Wissenszirkulation zwischen gerontopsychiatrischer Forschung & Praxis
Am Anfang war die Demenz. Inzwischen ist klar: Pflege muss kompetent auf das ganze Spektrum gerontopsychiatrischer Erkrankungen reagieren können, nicht nur in der Psychiatrie, sondern in der Breite pflegerischer Dienstleistungen. Psychiatrische Zustandsbilder werden zudem im Alter von vielen weiteren Themen überlagert: den Persönlichkeitsveränderungen im Alter, den Auseinandersetzungen mit dem alternden Leib, der erlebten Schwäche auf allen Ebenen. Auch Psychiatrien sind mitunter auf diese geriatrisch-gerontopsychiatrischen-palliativen Zustandsbilder schlecht vorbereitet.
Zumeist hilft die Intuition ein Stück weit, allerdings: ohne wissenschaftlich und empirisch gesichertes Wissen läuft die Intuition mitunter irre und wird zuweilen an nicht sinnvollen Praktiken und Routinen festgehalten. Dies besonders dann, wenn der Klient/Patient sich verweigert, herausforderndes Verhalten zeigt oder umgekehrt: die Pflegenden ein regressionsförderndes Verhalten zeigen durch übertriebene Dominanz oder infantilisierende Höflichkeit.
Wenn es stimmt, dass Pflegende auf dieses Arbeitsfeld schlecht vorbereitet sind, dann muss man allerdings umgekehrt feststellen: die (Pflege)Forschung hat Pflegenden für dieses Arbeitsfeld (Ausnahme Demenz) recht wenig zu bieten. Im Umgang mit schwierigen, psychiatrisch komplexen Zustandsbildern (Depression, Angststörungen, Persönlichkeitsstörungen, spät einsetzende Paraphrenie) finden sich gelegentlich psychotherapeutische Ansätze, bei denen allerdings die Pflege nur selten mitgedacht wird. Da mit einer Zunahme anspruchsvoller Bedarfslagen zu rechnen ist, ist die Pflege aber darauf angewiesen, zur Begründung für adäquate Rahmenbedingungen auf wissenschaftlich gesicherte Konzepte und Programme verweisen zu können. Dazu beizutragen ist die Forschung noch weit entfernt.
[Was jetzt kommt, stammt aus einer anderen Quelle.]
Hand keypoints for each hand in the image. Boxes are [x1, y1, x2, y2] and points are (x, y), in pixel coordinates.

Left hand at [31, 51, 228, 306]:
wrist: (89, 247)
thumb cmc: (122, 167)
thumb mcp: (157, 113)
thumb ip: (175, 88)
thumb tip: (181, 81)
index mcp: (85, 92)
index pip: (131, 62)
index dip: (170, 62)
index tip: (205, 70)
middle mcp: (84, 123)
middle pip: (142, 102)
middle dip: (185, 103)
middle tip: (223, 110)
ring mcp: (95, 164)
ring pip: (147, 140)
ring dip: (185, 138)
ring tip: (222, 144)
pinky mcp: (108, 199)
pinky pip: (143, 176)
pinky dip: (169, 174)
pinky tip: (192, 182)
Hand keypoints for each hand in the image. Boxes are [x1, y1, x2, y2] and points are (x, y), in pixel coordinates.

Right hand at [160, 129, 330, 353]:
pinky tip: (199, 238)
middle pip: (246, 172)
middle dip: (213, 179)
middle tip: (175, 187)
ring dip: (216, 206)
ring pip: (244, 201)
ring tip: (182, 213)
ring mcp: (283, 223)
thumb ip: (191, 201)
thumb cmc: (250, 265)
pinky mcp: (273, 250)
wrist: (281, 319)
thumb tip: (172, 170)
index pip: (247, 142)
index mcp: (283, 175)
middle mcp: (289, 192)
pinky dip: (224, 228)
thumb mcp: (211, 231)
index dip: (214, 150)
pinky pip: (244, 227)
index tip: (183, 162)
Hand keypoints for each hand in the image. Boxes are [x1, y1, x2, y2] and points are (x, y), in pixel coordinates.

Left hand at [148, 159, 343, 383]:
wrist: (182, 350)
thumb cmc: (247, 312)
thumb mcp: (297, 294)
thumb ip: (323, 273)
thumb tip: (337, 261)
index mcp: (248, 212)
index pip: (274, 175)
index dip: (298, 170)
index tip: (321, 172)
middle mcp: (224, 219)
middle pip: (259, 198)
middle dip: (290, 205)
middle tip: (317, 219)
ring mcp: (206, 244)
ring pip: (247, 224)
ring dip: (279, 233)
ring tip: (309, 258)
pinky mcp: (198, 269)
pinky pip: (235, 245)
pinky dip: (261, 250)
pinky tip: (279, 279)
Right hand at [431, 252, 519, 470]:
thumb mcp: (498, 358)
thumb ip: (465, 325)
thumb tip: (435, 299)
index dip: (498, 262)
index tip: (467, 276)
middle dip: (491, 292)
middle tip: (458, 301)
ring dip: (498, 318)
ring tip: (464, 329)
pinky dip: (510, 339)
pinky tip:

Unbestritten, dass Pflegende in, mit und durch Beziehung arbeiten. Wo und wie aber lernt man das – für alte, pflegebedürftige, an komplexen psychischen und physischen Erkrankungen leidende Personen – jenseits der Demenz? Welche Erkenntnisse gibt es dazu? Und wie sind diese bei knappen Ressourcen in der Breite pflegerischer Versorgung zu verankern? Hier tut sich ein Forschungsfeld auf.
Wir meinen: im Zusammenhang von Fallbesprechungen und anderen Formen der kollegialen Beratung wenden Pflegende Wissen, Fertigkeiten und Fähigkeiten auf hoch kreative Weise an und erschaffen Lösungen und neues Wissen, die es aufzugreifen gilt. Wie Pflegende dies tun und zu welchen Lösungen sie kommen ist zu wenig bekannt, beforscht, kommuniziert. Pflegende sind an dieser Stelle nicht nur Rezipienten von Wissen, sondern Wissensquelle – ganz unabhängig von ihrer formalen Qualifikation.
Das DZLA versteht sich als eine Dialogplattform, um den Fragen und Anliegen der Praktiker ein Forum zu geben und den Forschenden eine Gelegenheit, ihre Arbeit praxisrelevant zu begründen. Wir wollen dazu beitragen, dass Forschende sich an den Fragestellungen der Praktiker orientieren und Pflegende vorhandenes Wissen besser nutzen können.